__JOB__
Word for word, restate all of the data shown below.

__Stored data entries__
§
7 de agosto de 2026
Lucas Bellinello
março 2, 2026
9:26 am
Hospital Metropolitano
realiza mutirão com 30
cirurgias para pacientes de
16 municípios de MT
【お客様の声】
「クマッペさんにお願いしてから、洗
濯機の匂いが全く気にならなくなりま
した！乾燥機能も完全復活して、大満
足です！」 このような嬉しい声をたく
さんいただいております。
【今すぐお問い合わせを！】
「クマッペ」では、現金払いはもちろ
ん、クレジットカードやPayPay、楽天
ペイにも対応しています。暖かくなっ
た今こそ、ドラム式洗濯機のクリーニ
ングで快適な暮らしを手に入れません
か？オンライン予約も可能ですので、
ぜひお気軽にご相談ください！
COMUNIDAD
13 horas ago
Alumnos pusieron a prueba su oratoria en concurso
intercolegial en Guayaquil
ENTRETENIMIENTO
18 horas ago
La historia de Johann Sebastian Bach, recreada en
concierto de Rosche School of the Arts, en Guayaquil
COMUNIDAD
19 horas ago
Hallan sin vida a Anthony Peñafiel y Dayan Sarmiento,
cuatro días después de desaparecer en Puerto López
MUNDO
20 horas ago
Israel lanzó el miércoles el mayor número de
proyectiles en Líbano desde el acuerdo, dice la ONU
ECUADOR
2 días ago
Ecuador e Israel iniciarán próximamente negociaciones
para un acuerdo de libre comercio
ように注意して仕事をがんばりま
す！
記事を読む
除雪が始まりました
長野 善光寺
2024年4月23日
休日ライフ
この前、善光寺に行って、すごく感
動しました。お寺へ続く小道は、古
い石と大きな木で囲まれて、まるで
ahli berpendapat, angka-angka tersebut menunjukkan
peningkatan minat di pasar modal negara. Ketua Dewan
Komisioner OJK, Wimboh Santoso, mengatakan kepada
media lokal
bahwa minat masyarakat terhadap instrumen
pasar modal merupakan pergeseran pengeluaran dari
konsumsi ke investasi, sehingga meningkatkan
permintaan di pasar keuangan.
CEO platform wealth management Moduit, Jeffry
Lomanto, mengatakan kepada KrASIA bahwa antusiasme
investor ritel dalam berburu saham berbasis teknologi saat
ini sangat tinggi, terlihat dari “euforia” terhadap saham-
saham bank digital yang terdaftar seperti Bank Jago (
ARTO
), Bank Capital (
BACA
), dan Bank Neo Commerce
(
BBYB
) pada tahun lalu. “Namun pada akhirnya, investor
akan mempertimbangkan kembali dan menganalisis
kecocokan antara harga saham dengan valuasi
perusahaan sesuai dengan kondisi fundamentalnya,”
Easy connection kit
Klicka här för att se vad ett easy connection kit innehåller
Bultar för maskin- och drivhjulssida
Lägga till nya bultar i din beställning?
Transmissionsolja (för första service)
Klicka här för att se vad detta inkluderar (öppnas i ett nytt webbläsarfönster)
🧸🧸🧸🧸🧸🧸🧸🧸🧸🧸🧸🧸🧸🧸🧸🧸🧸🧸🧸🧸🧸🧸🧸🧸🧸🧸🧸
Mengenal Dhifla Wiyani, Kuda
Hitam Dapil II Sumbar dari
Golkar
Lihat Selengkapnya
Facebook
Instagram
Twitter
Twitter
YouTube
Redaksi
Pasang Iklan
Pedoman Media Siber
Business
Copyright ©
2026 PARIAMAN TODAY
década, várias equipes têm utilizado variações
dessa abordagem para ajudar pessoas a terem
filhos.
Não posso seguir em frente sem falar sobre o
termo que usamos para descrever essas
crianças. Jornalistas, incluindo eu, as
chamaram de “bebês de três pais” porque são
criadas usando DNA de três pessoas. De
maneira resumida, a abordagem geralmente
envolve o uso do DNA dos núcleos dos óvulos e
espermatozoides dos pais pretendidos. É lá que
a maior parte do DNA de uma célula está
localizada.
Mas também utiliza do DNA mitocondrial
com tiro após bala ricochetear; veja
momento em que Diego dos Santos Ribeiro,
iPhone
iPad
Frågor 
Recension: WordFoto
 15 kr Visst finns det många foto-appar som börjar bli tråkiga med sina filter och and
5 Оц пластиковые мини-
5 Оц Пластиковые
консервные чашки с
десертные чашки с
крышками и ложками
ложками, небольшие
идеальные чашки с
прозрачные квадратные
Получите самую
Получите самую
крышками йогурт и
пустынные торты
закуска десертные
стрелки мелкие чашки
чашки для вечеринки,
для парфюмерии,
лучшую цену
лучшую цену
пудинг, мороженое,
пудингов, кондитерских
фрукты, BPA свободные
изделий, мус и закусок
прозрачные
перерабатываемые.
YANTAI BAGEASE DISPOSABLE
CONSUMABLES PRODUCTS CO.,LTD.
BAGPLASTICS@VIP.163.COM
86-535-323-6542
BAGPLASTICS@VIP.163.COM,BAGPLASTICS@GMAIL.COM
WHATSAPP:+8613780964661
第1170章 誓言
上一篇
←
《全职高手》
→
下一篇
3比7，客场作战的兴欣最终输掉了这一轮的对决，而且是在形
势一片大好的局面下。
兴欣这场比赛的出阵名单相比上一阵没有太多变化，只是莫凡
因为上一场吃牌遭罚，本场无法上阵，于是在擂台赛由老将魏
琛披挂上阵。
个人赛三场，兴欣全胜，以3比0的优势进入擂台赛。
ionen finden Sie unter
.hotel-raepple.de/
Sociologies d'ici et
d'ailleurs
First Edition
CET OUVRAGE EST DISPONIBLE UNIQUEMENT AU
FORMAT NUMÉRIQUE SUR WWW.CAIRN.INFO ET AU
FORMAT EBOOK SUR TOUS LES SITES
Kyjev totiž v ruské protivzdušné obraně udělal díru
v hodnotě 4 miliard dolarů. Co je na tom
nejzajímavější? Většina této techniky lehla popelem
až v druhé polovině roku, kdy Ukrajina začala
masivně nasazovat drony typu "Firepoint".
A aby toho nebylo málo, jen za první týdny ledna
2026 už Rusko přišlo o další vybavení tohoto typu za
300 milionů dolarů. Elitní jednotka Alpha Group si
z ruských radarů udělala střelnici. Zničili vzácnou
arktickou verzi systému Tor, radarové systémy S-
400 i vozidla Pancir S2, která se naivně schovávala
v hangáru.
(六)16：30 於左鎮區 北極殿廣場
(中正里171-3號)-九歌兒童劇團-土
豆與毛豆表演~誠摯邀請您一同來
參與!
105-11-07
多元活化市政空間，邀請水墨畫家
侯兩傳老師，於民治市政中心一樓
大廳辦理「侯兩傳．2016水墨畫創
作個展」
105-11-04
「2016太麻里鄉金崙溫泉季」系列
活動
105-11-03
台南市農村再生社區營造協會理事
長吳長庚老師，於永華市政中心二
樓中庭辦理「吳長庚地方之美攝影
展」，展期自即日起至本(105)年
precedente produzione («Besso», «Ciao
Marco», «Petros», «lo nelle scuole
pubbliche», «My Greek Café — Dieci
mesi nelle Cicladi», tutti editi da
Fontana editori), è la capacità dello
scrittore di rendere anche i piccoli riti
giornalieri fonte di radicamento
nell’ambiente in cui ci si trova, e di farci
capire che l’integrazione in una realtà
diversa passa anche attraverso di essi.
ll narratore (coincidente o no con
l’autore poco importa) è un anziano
§
__OUTPUT FOR THIS TASK__
7 de agosto de 2026
Lucas Bellinello
março 2, 2026
9:26 am
Hospital Metropolitano
realiza mutirão com 30
cirurgias para pacientes de
16 municípios de MT
【お客様の声】
「クマッペさんにお願いしてから、洗
濯機の匂いが全く気にならなくなりま
した！乾燥機能も完全復活して、大満
足です！」 このような嬉しい声をたく
さんいただいております。
【今すぐお問い合わせを！】
「クマッペ」では、現金払いはもちろ
ん、クレジットカードやPayPay、楽天
ペイにも対応しています。暖かくなっ
た今こそ、ドラム式洗濯機のクリーニ
ングで快適な暮らしを手に入れません
か？オンライン予約も可能ですので、
ぜひお気軽にご相談ください！
COMUNIDAD
13 horas ago
Alumnos pusieron a prueba su oratoria en concurso
intercolegial en Guayaquil
ENTRETENIMIENTO
18 horas ago
La historia de Johann Sebastian Bach, recreada en
concierto de Rosche School of the Arts, en Guayaquil
COMUNIDAD
19 horas ago
Hallan sin vida a Anthony Peñafiel y Dayan Sarmiento,
cuatro días después de desaparecer en Puerto López
MUNDO
20 horas ago
Israel lanzó el miércoles el mayor número de
proyectiles en Líbano desde el acuerdo, dice la ONU
ECUADOR
2 días ago
Ecuador e Israel iniciarán próximamente negociaciones
para un acuerdo de libre comercio
ように注意して仕事をがんばりま
す！
記事を読む
除雪が始まりました
長野 善光寺
2024年4月23日
休日ライフ
この前、善光寺に行って、すごく感
動しました。お寺へ続く小道は、古
い石と大きな木で囲まれて、まるで
ahli berpendapat, angka-angka tersebut menunjukkan
peningkatan minat di pasar modal negara. Ketua Dewan
Komisioner OJK, Wimboh Santoso, mengatakan kepada
media lokal
bahwa minat masyarakat terhadap instrumen
pasar modal merupakan pergeseran pengeluaran dari
konsumsi ke investasi, sehingga meningkatkan
permintaan di pasar keuangan.
CEO platform wealth management Moduit, Jeffry
Lomanto, mengatakan kepada KrASIA bahwa antusiasme
investor ritel dalam berburu saham berbasis teknologi saat
ini sangat tinggi, terlihat dari “euforia” terhadap saham-
saham bank digital yang terdaftar seperti Bank Jago (
ARTO
), Bank Capital (
BACA
), dan Bank Neo Commerce
(
BBYB
) pada tahun lalu. “Namun pada akhirnya, investor
akan mempertimbangkan kembali dan menganalisis
kecocokan antara harga saham dengan valuasi
perusahaan sesuai dengan kondisi fundamentalnya,”
Easy connection kit
Klicka här för att se vad ett easy connection kit innehåller
Bultar för maskin- och drivhjulssida
Lägga till nya bultar i din beställning?
Transmissionsolja (för första service)
Klicka här för att se vad detta inkluderar (öppnas i ett nytt webbläsarfönster)
🧸🧸🧸🧸🧸🧸🧸🧸🧸🧸🧸🧸🧸🧸🧸🧸🧸🧸🧸🧸🧸🧸🧸🧸🧸🧸🧸
Mengenal Dhifla Wiyani, Kuda
Hitam Dapil II Sumbar dari
Golkar
Lihat Selengkapnya
Facebook
Instagram
Twitter
Twitter
YouTube
Redaksi
Pasang Iklan
Pedoman Media Siber
Business
Copyright ©
2026 PARIAMAN TODAY
década, várias equipes têm utilizado variações
dessa abordagem para ajudar pessoas a terem
filhos.
Não posso seguir em frente sem falar sobre o
termo que usamos para descrever essas
crianças. Jornalistas, incluindo eu, as
chamaram de “bebês de três pais” porque são
criadas usando DNA de três pessoas. De
maneira resumida, a abordagem geralmente
envolve o uso do DNA dos núcleos dos óvulos e
espermatozoides dos pais pretendidos. É lá que
a maior parte do DNA de uma célula está
localizada.
Mas também utiliza do DNA mitocondrial
com tiro após bala ricochetear; veja
momento em que Diego dos Santos Ribeiro,
iPhone
iPad
Frågor 
Recension: WordFoto
 15 kr Visst finns det många foto-appar som börjar bli tråkiga med sina filter och and
5 Оц пластиковые мини-
5 Оц Пластиковые
консервные чашки с
десертные чашки с
крышками и ложками
ложками, небольшие
идеальные чашки с
прозрачные квадратные
Получите самую
Получите самую
крышками йогурт и
пустынные торты
закуска десертные
стрелки мелкие чашки
чашки для вечеринки,
для парфюмерии,
лучшую цену
лучшую цену
пудинг, мороженое,
пудингов, кондитерских
фрукты, BPA свободные
изделий, мус и закусок
прозрачные
перерабатываемые.
YANTAI BAGEASE DISPOSABLE
CONSUMABLES PRODUCTS CO.,LTD.
BAGPLASTICS@VIP.163.COM
86-535-323-6542
BAGPLASTICS@VIP.163.COM,BAGPLASTICS@GMAIL.COM
WHATSAPP:+8613780964661
第1170章 誓言
上一篇
←
《全职高手》
→
下一篇
3比7，客场作战的兴欣最终输掉了这一轮的对决，而且是在形
势一片大好的局面下。
兴欣这场比赛的出阵名单相比上一阵没有太多变化，只是莫凡
因为上一场吃牌遭罚，本场无法上阵，于是在擂台赛由老将魏
琛披挂上阵。
个人赛三场，兴欣全胜，以3比0的优势进入擂台赛。
ionen finden Sie unter
.hotel-raepple.de/
Sociologies d'ici et
d'ailleurs
First Edition
CET OUVRAGE EST DISPONIBLE UNIQUEMENT AU
FORMAT NUMÉRIQUE SUR WWW.CAIRN.INFO ET AU
FORMAT EBOOK SUR TOUS LES SITES
Kyjev totiž v ruské protivzdušné obraně udělal díru
v hodnotě 4 miliard dolarů. Co je na tom
nejzajímavější? Většina této techniky lehla popelem
až v druhé polovině roku, kdy Ukrajina začala
masivně nasazovat drony typu "Firepoint".
A aby toho nebylo málo, jen za první týdny ledna
2026 už Rusko přišlo o další vybavení tohoto typu za
300 milionů dolarů. Elitní jednotka Alpha Group si
z ruských radarů udělala střelnici. Zničili vzácnou
arktickou verzi systému Tor, radarové systémy S-
400 i vozidla Pancir S2, která se naivně schovávala
v hangáru.
(六)16：30 於左鎮區 北極殿廣場
(中正里171-3號)-九歌兒童劇團-土
豆與毛豆表演~誠摯邀請您一同來
參與!
105-11-07
多元活化市政空間，邀請水墨畫家
侯兩傳老師，於民治市政中心一樓
大廳辦理「侯兩傳．2016水墨畫創
作個展」
105-11-04
「2016太麻里鄉金崙溫泉季」系列
活動
105-11-03
台南市農村再生社區營造協會理事
長吳長庚老師，於永華市政中心二
樓中庭辦理「吳長庚地方之美攝影
展」，展期自即日起至本(105)年
precedente produzione («Besso», «Ciao
Marco», «Petros», «lo nelle scuole
pubbliche», «My Greek Café — Dieci
mesi nelle Cicladi», tutti editi da
Fontana editori), è la capacità dello
scrittore di rendere anche i piccoli riti
giornalieri fonte di radicamento
nell’ambiente in cui ci si trova, e di farci
capire che l’integrazione in una realtà
diversa passa anche attraverso di essi.
ll narratore (coincidente o no con
l’autore poco importa) è un anziano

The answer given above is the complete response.